*Activity*
Please give only the number of lines in the entries below that contain the string "action". Case counts, so a match must have the same capitals and small letters.

== Task inputs

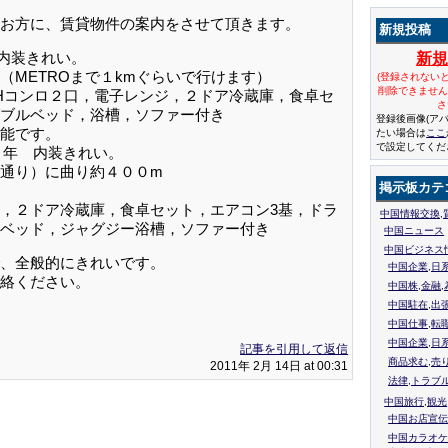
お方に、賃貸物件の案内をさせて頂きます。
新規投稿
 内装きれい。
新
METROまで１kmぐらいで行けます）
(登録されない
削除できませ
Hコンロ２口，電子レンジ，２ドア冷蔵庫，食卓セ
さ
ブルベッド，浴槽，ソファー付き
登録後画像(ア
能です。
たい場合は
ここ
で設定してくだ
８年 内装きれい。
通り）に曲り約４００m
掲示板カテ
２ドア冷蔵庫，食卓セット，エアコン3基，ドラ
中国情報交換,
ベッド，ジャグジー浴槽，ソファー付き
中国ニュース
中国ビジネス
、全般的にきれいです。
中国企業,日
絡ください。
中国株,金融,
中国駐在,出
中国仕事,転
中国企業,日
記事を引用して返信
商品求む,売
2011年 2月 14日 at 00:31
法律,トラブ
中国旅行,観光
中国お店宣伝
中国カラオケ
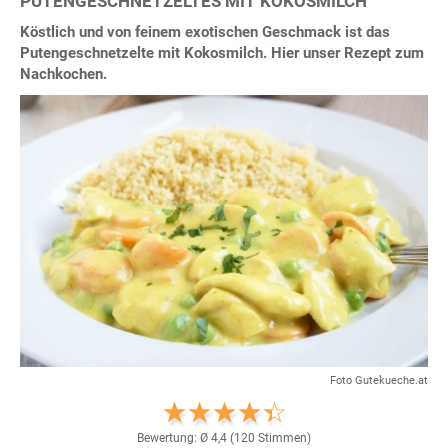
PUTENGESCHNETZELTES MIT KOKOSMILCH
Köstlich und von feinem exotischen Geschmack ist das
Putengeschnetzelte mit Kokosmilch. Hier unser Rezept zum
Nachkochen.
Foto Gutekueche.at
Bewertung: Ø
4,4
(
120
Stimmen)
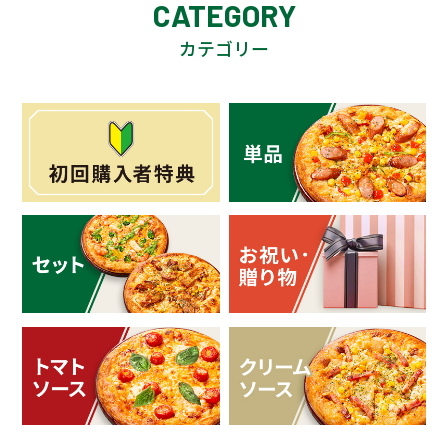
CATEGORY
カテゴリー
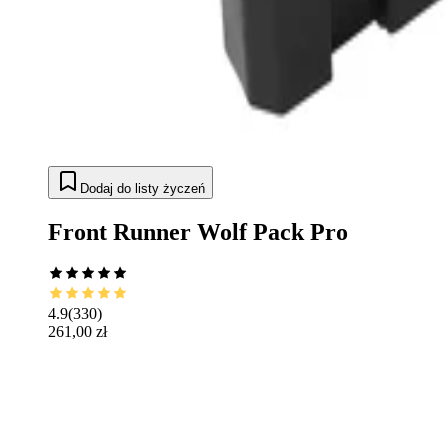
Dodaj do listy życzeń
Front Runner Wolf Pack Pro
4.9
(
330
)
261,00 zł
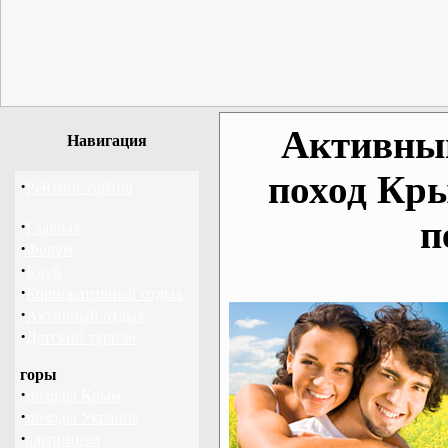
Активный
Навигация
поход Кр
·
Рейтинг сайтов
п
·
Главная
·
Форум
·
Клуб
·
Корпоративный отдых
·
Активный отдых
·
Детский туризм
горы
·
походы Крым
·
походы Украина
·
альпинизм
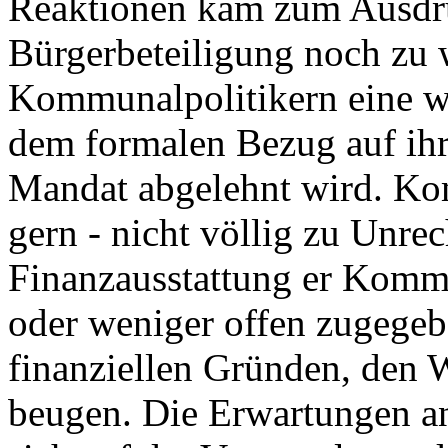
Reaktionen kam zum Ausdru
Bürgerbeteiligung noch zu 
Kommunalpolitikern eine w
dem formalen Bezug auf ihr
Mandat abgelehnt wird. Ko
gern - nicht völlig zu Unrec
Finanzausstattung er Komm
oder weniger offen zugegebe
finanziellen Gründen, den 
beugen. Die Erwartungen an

====
== Task inputs

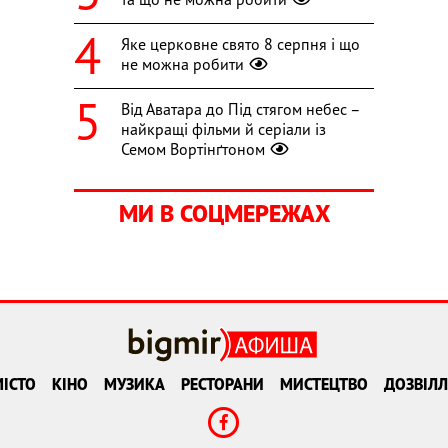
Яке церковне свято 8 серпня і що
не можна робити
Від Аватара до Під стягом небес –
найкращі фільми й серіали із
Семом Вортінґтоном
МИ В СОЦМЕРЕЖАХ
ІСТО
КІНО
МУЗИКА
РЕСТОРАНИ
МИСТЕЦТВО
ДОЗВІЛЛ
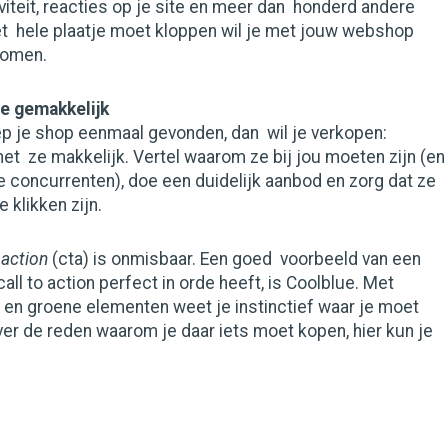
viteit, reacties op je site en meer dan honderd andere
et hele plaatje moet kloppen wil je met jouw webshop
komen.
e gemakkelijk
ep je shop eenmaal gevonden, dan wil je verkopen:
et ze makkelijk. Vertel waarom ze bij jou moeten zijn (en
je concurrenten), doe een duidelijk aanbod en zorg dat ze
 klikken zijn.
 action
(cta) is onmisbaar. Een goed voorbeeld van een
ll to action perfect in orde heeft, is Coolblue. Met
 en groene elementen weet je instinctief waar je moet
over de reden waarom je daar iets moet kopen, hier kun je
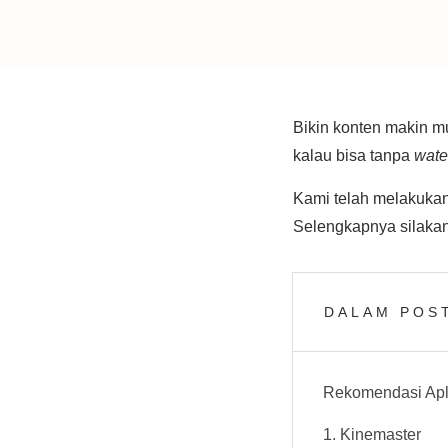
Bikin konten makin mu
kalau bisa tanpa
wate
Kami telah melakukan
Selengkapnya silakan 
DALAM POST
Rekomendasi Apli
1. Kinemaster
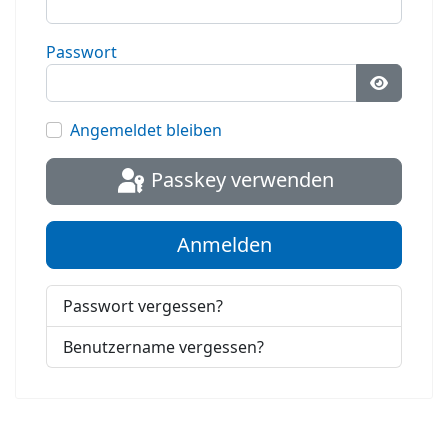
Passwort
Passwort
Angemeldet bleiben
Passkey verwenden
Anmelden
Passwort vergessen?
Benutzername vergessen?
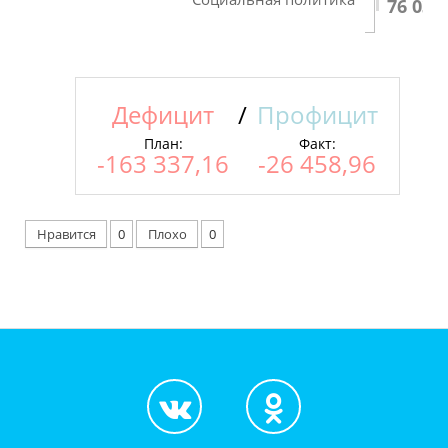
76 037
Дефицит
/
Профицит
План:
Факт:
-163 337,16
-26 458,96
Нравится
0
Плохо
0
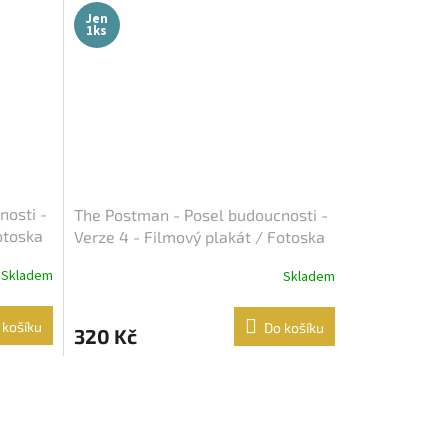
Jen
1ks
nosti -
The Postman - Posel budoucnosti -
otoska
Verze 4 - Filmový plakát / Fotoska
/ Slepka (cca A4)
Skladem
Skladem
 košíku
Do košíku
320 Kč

====

*Output of the exercise*
2